Every line of the data that includes "load" should be copied out.

-------- Task material --------

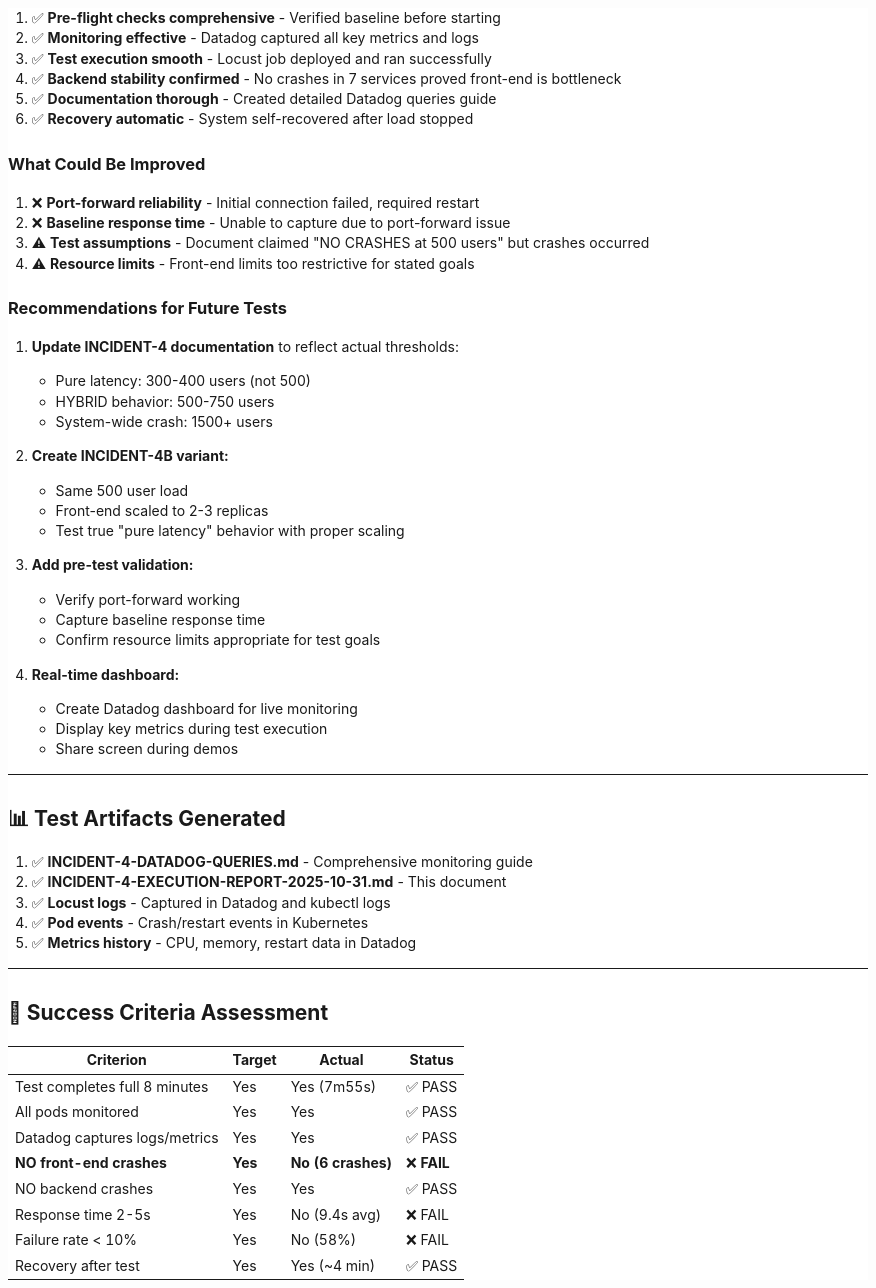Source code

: 1. ✅ **Pre-flight checks comprehensive** - Verified baseline before starting
2. ✅ **Monitoring effective** - Datadog captured all key metrics and logs
3. ✅ **Test execution smooth** - Locust job deployed and ran successfully
4. ✅ **Backend stability confirmed** - No crashes in 7 services proved front-end is bottleneck
5. ✅ **Documentation thorough** - Created detailed Datadog queries guide
6. ✅ **Recovery automatic** - System self-recovered after load stopped

### What Could Be Improved

1. ❌ **Port-forward reliability** - Initial connection failed, required restart
2. ❌ **Baseline response time** - Unable to capture due to port-forward issue
3. ⚠️ **Test assumptions** - Document claimed "NO CRASHES at 500 users" but crashes occurred
4. ⚠️ **Resource limits** - Front-end limits too restrictive for stated goals

### Recommendations for Future Tests

1. **Update INCIDENT-4 documentation** to reflect actual thresholds:
   - Pure latency: 300-400 users (not 500)
   - HYBRID behavior: 500-750 users
   - System-wide crash: 1500+ users

2. **Create INCIDENT-4B variant:**
   - Same 500 user load
   - Front-end scaled to 2-3 replicas
   - Test true "pure latency" behavior with proper scaling

3. **Add pre-test validation:**
   - Verify port-forward working
   - Capture baseline response time
   - Confirm resource limits appropriate for test goals

4. **Real-time dashboard:**
   - Create Datadog dashboard for live monitoring
   - Display key metrics during test execution
   - Share screen during demos

---

## 📊 Test Artifacts Generated

1. ✅ **INCIDENT-4-DATADOG-QUERIES.md** - Comprehensive monitoring guide
2. ✅ **INCIDENT-4-EXECUTION-REPORT-2025-10-31.md** - This document
3. ✅ **Locust logs** - Captured in Datadog and kubectl logs
4. ✅ **Pod events** - Crash/restart events in Kubernetes
5. ✅ **Metrics history** - CPU, memory, restart data in Datadog

---

## 🎯 Success Criteria Assessment

| Criterion | Target | Actual | Status |
|-----------|--------|--------|--------|
| Test completes full 8 minutes | Yes | Yes (7m55s) | ✅ PASS |
| All pods monitored | Yes | Yes | ✅ PASS |
| Datadog captures logs/metrics | Yes | Yes | ✅ PASS |
| **NO front-end crashes** | **Yes** | **No (6 crashes)** | ❌ **FAIL** |
| NO backend crashes | Yes | Yes | ✅ PASS |
| Response time 2-5s | Yes | No (9.4s avg) | ❌ FAIL |
| Failure rate < 10% | Yes | No (58%) | ❌ FAIL |
| Recovery after test | Yes | Yes (~4 min) | ✅ PASS |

--------

## Problem solution
6. ✅ **Recovery automatic** - System self-recovered after load stopped
   - Same 500 user load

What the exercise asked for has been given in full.